The Uprising today is many things to many people, still the subject of controversy and conflicting claims and interpretations (Mr Welsh by the way in his account follows that of the local Extreme Right). I am castigated for not having presented to my readers several features of that complex background which Welsh thinks I should have written about. His argument is a strained one. I, not he, decide what I write on my blog and how long and detailed any particular post is to make the point I want to make.
The topic of this particular post was remembrance concerning the Uprising. In an afterthought, I linked that to my thoughts on another feature of the history of Warsaw under Nazi occupation, the deliberate destruction of cultural property by the German occupier which relates to the running theme of my blog.

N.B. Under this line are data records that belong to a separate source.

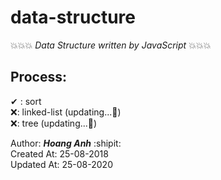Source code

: # data-structure
💥💥💥 _Data Structure written by JavaScript_ 💥💥💥

## Process:

✔ : sort  
❌: linked-list (updating...💬)  
❌: tree (updating...💬)  

Author: **_Hoang Anh_** :shipit:  
Created At: 25-08-2018  
Updated At: 25-08-2020
 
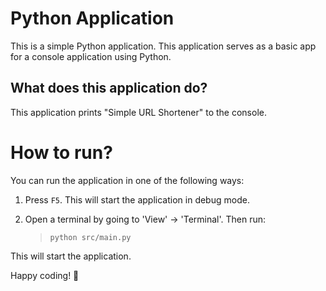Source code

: Python Application
======================
This is a simple Python application. This application serves as a basic app for a console application using Python.

What does this application do?
-------------------------------
This application prints "Simple URL Shortener" to the console.

# How to run?
You can run the application in one of the following ways:

1. Press `F5`. This will start the application in debug mode.

2. Open a terminal by going to 'View' -> 'Terminal'. Then run:
    > `python src/main.py`

This will start the application.

Happy coding! 🙂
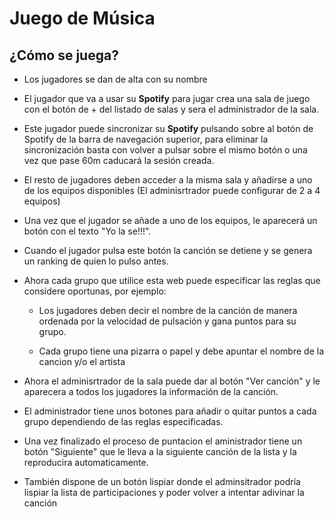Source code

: # Juego de Música

## ¿Cómo se juega?

- Los jugadores se dan de alta con su nombre

- El jugador que va a usar su **Spotify** para jugar crea una sala de juego con el botón de + del listado de salas y sera el administrador de la sala.

- Este jugador puede sincronizar su **Spotify** pulsando sobre al botón de Spotify de la barra de navegación superior, para eliminar la sincronización basta con volver a pulsar sobre el mismo botón o una vez que pase 60m caducará la sesión creada.

- El resto de jugadores deben acceder a la misma sala y añadirse a uno de los equipos disponibles (El adminisrtrador puede configurar de 2 a 4 equipos)

- Una vez que el jugador se añade a uno de los equipos, le aparecerá un botón con el texto "Yo la se!!!".

- Cuando el jugador pulsa este botón la canción se detiene y se genera un ranking de quien lo pulso antes.

- Ahora cada grupo que utilice esta web puede especificar las reglas que considere oportunas, por ejemplo:

  - Los jugadores deben decir el nombre de la canción de manera ordenada por la velocidad de pulsación y gana puntos para su grupo.

  - Cada grupo tiene una pizarra o papel y debe apuntar el nombre de la cancion y/o el artista

- Ahora el adminisrtrador de la sala puede dar al botón "Ver canción" y le aparecera a todos los jugadores la información de la canción.

- El administrador tiene unos botones para añadir o quitar puntos a cada grupo dependiendo de las reglas especificadas.

- Una vez finalizado el proceso de puntacion el aministrador tiene un botón "Siguiente" que le lleva a la siguiente canción de la lista y la reproducira automaticamente.

- También dispone de un botón lispiar donde el adminsitrador podría lispiar la lista de participaciones y poder volver a intentar adivinar la canción
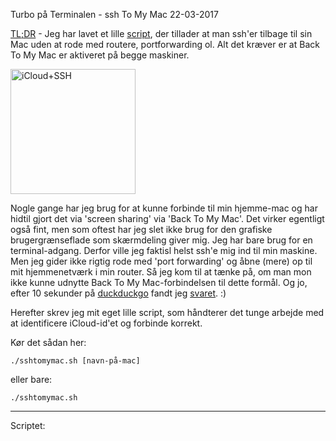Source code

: Turbo p&aring; Terminalen - ssh To My Mac
22-03-2017


[TL;DR](http://en.wikipedia.org/wiki/Wikipedia:Too_long;_didn't_read) - Jeg har lavet et lille [script](), der tillader at man ssh'er tilbage til sin Mac uden at rode med routere, portforwarding ol. Alt det kræver er at Back To My Mac er aktiveret på begge maskiner.

<img src="http://static.logiskhave.dk.s3-website.eu-central-1.amazonaws.com/20170322-icloud-icon-ssh.png" alt="iCloud+SSH" style="width: 200px;">

Nogle gange har jeg brug for at kunne forbinde til min hjemme-mac og har hidtil gjort det via 'screen sharing' via 'Back To My Mac'. Det virker egentligt også fint, men som oftest har jeg slet ikke brug for den grafiske brugergrænseflade som skærmdeling giver mig. Jeg har bare brug for en terminal-adgang. Derfor ville jeg faktisl helst ssh'e mig ind til min maskine. Men jeg gider ikke rigtig rode med 'port forwarding' og åbne (mere) op til mit hjemmenetværk i min router. Så jeg kom til at tænke på, om man mon ikke kunne udnytte Back To My Mac-forbindelsen til dette formål. Og jo, efter 10 sekunder på [duckduckgo](https://duckduckgo.com/?q=Remote+SSH+using+Back+To+My+Mac) fandt jeg [svaret](http://onethingwell.org/post/27835796928/remote-ssh-bact-to-my-mac). :)

Herefter skrev jeg mit eget lille script, som håndterer det tunge arbejde med at identificere iCloud-id'et og forbinde korrekt.

Kør det sådan her:

    ./sshtomymac.sh [navn-på-mac]

eller bare:

    ./sshtomymac.sh

---

Scriptet:

<script src="https://gist.github.com/krestenjacobsen/6db8f8a9a9a48482a85c1b08ffdccbed.js"></script>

Basically, it is not the purpose of my blog (any more, I imagine, than it is within the normal remit of a hate-blog called "Ancient Coins") to give lectures on the entire modern history of any particular country. This is why I was not particularly concerned to give the historical background to when and why an event in August and September 1944 broke out, known after all, to the majority of people who are even a bit familiar with the history of this region. There is much literature (and, as Mr Welsh shows, a wikipedia page in English) on the topic. Providing a full historical bibliography or analysis was not my purpose in showing a moving video of people standing in silence in the very city centre, written and posted before I myself headed there this year. There is in what I wrote no "distortion of the record by suppression". I presented a video about what happens in "a city", and not a post giving the whole history of the Second World War and associated diplomacy in Poland and surrounding countries. To suggest I am suppressing the significance of the 'Katyn' massacres and their political fallout and some US airdrop (which missed its target anyway) because I did not mention them under the video is just nastiness. There is no other word for the smear campaign this coin dealer is engaged in.
Far from being a symptom of any (alleged and totally illusionary) "far-left-wing mentality", my post was and is a brief text on people standing in the streets commemorating war heroes. The same war heroes which Dave Welsh denigrates by trying to discredit them and the country they fought for. Shame on Classical Coins. Shame.